Tasks for this exercise:
[1] In the Google Checkout thread, could you give the passage again, starting with "Google officially replaced" and going on through "virtual payment method.", with "Paypal" replaced by "PayPal"?
[2] Can you carry on the forum thread about the end of Google Checkout from its final line?

Source document:

[Begin]

# Google Checkout ends November 20, 2013.



## wlanboy (Sep 19, 2013)

Announcement from one of my providers:



> This is important message for all of our customers that are using Google Checkout as payment method.
> Google Checkout will no longer be supported by Google as of November 20, 2013. We will stop processing Google Checkout payments on October 20th in order to be able to accomodate any refunds of new purchases made by that date. We are currently working towards adding more payment options by that date and an announcement will be made as they become available.
> Thank you for your understanding.


Google officially replaced Checkout with Wallet back in September 2011.

But killed the "sell physical stuf". I don't think that any provider can sign up for Google Wallet for digital goods.

I don't know any provider using Amazon payments.

So only Paypal (and BC) is left as virtual payment method.

Or is there any other new payment gateway hype around?


----------



## Aldryic C'boas (Sep 19, 2013)

We'll most likely be replacing Google Checkout (which we use to accept Debit/CC payments) with Amazon Simplepay.  I've been messing with their sandbox development, and am rather pleased with how they handle things.  Fran's wanting me to consider Bitcoin as well - but I have mixed feelings on that front.  Primarily because the demand is so minimal (out of all our active clients, I've had no more than four inquiries on us accepting bitcoins); and also largely due to there being several people we don't want on our network at all, and bitcoin would make it rather simple for them to try and slip in unnoticed.


----------



## wlanboy (Sep 19, 2013)

For me it looks like everyone has got an Amazon account.

So it would be reasoned to support Amazon simple pay.


----------



## kaniini (Sep 19, 2013)

Aldryic C said:


> We'll most likely be replacing Google Checkout (which we use to accept Debit/CC payments) with Amazon Simplepay.  I've been messing with their sandbox development, and am rather pleased with how they handle things.  Fran's wanting me to consider Bitcoin as well - but I have mixed feelings on that front.  Primarily because the demand is so minimal (out of all our active clients, I've had no more than four inquiries on us accepting bitcoins); and also largely due to there being several people we don't want on our network at all, and bitcoin would make it rather simple for them to try and slip in unnoticed.


Well, at first I thought supporting Bitcoin was a stupid idea.  However, they can't chargeback on Bitcoin, so if you terminate them for abuse, you don't have to worry about them trying to get their money back... this actually deters a lot of Bitcoin users from abusing the service -- in fact, I have yet to see any abuse from Bitcoin users and we have a few dozen customers paying with Bitcoin at this point.


----------



## Aldryic C'boas (Sep 19, 2013)

[End]

Information provided:
[Begin]

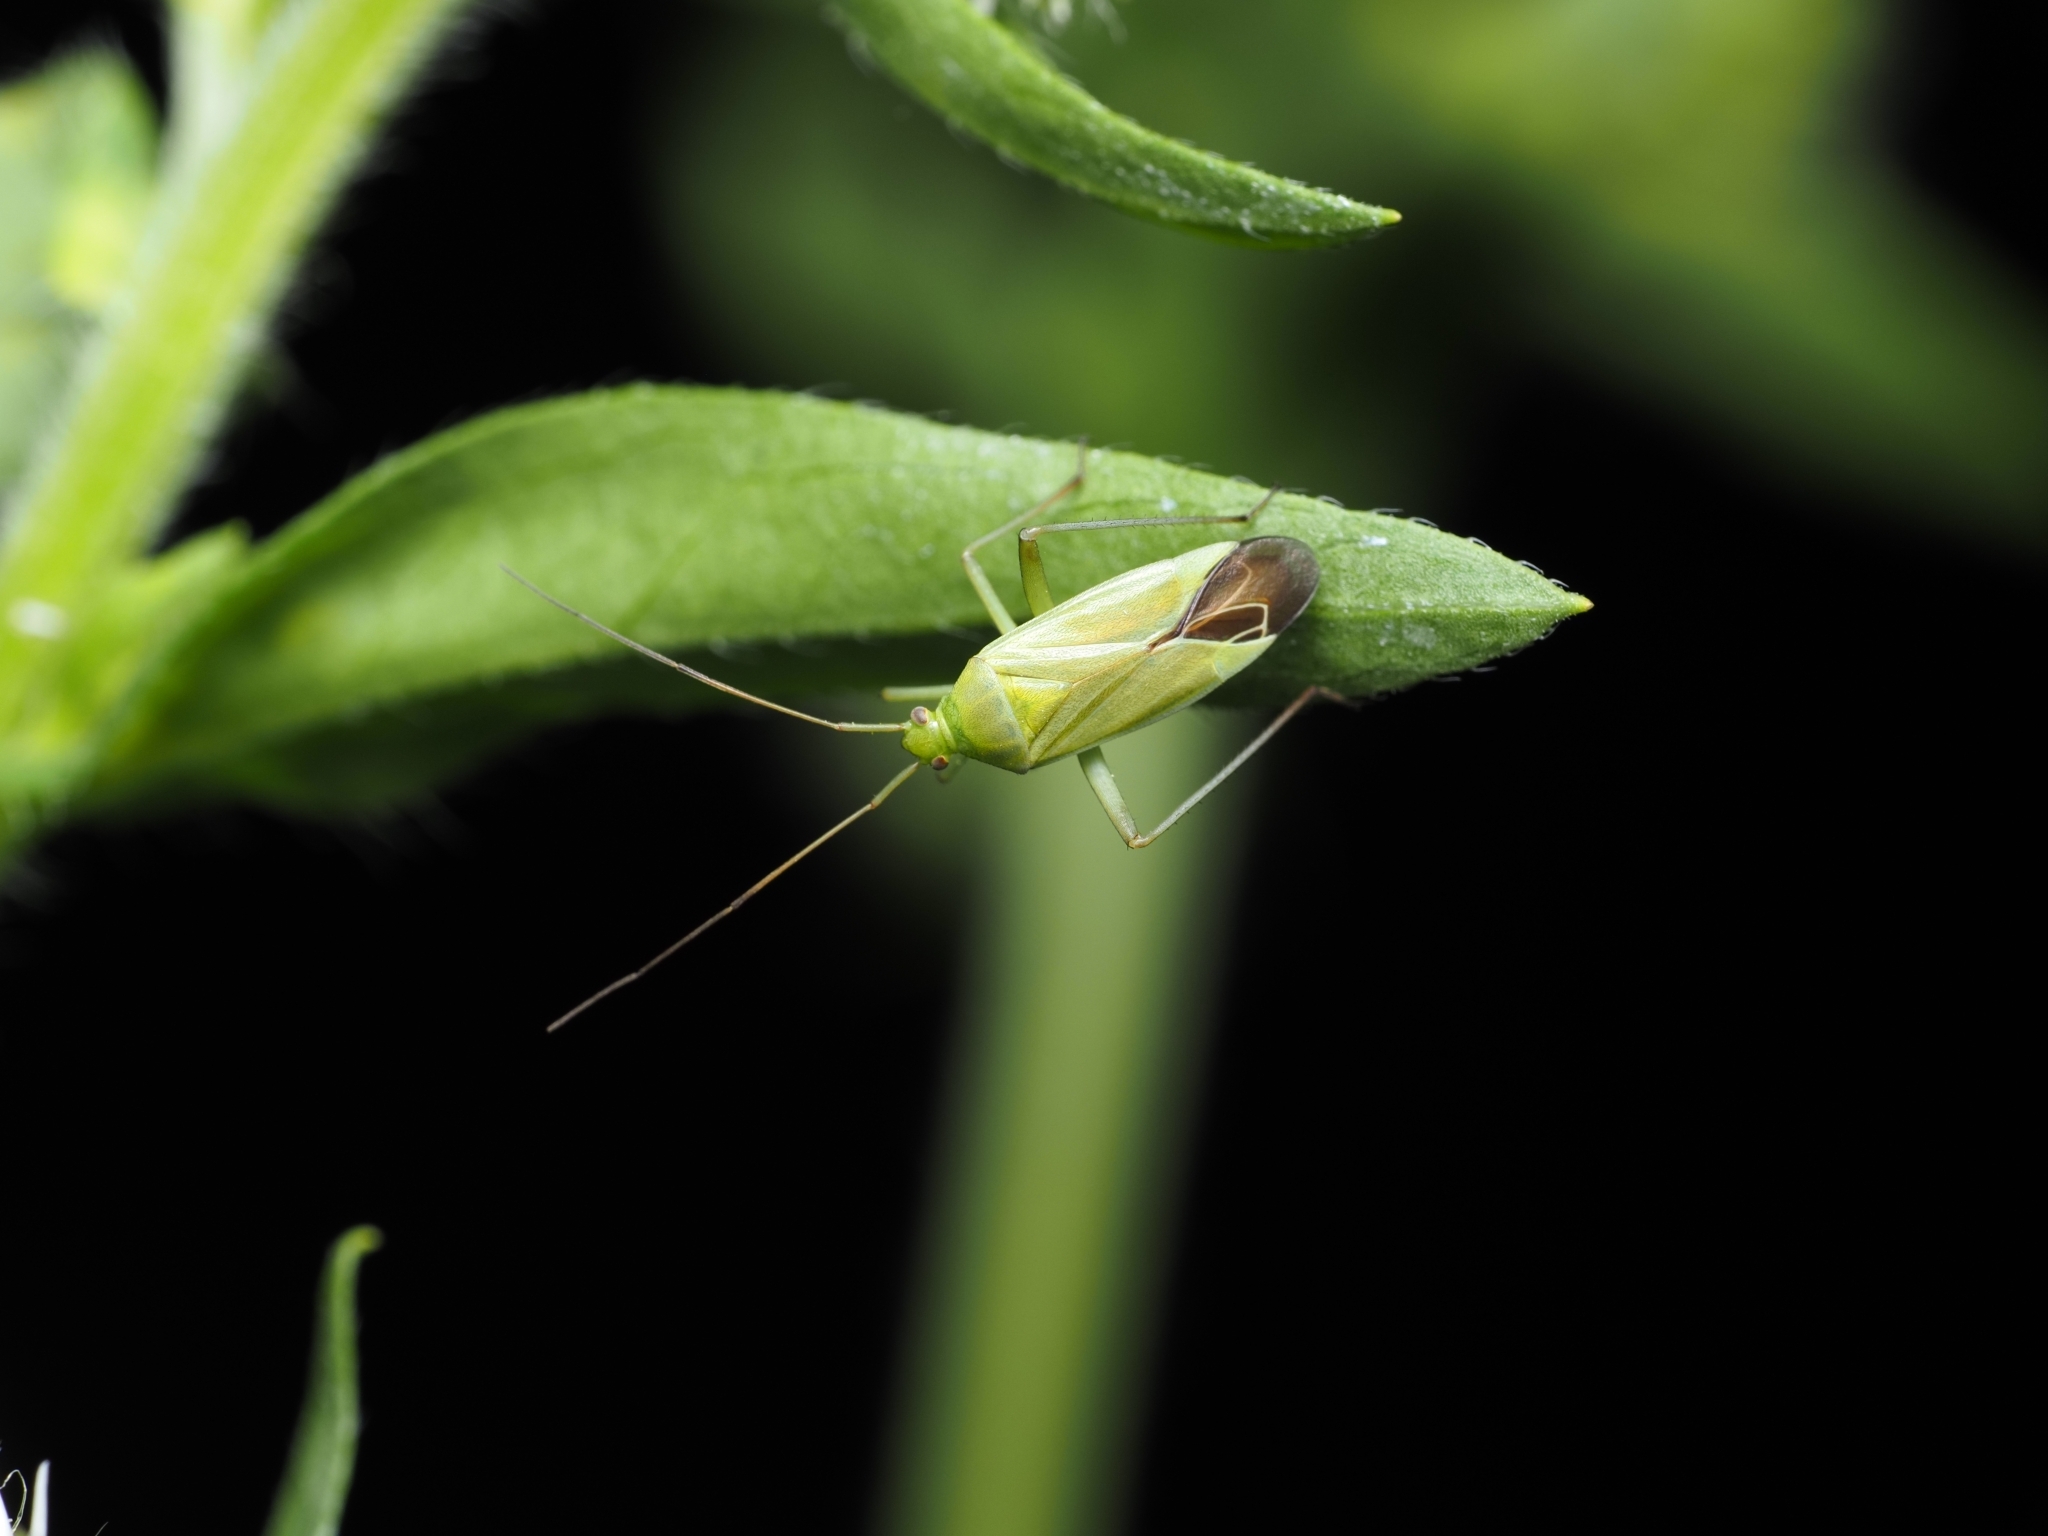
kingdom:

[End]

Results in order:
[1]
Google officially replaced Checkout with Wallet back in September 2011.

But killed the "sell physical stuf". I don't think that any provider can sign up for Google Wallet for digital goods.

I don't know any provider using Amazon payments.

So only PayPal (and BC) is left as virtual payment method.

[2]
kaniini said:


> Well, at first I thought supporting Bitcoin was a stupid idea.  However, they can't chargeback on Bitcoin, so if you terminate them for abuse, you don't have to worry about them trying to get their money back... this actually deters a lot of Bitcoin users from abusing the service -- in fact, I have yet to see any abuse from Bitcoin users and we have a few dozen customers paying with Bitcoin at this point.


True enough on the chargebacks - though those aren't really a concern for us.  In four years of handling our billing, I've only 'lost' two disputes.  Honestly, I would rather deal with an abuse issue once, and _maybe_ have a chargeback than deal with a recurring abuse issue.  My concern's more on keeping the nodes stable than worrying about losing out on a couple bucks.


----------



## Lanarchy (Sep 19, 2013)

I'm tired of Google getting people into their products, then discontinuing them. I won't be supporting any more Google pay features if they release any mor ein the future. They'll probably just cancel it after I switch to it anyway...


----------



## qps (Sep 19, 2013)

Amazon SimplePay blocked our account almost immediately after sign up for running a "marketing business."  We appealed their decision, because we don't run a marketing business.  They then reactivated us, then somehow converted it to a personal account.  After quite a few e-mails back and forth, we decided to give up.  Their support is extremely lacking.


----------



## Cloudrck (Sep 19, 2013)

I have not tried any of these, but I have heard a lot about Skrill, Payza (formerly Alertpay), & WePay.

Right now I just use PayPal and Stripe.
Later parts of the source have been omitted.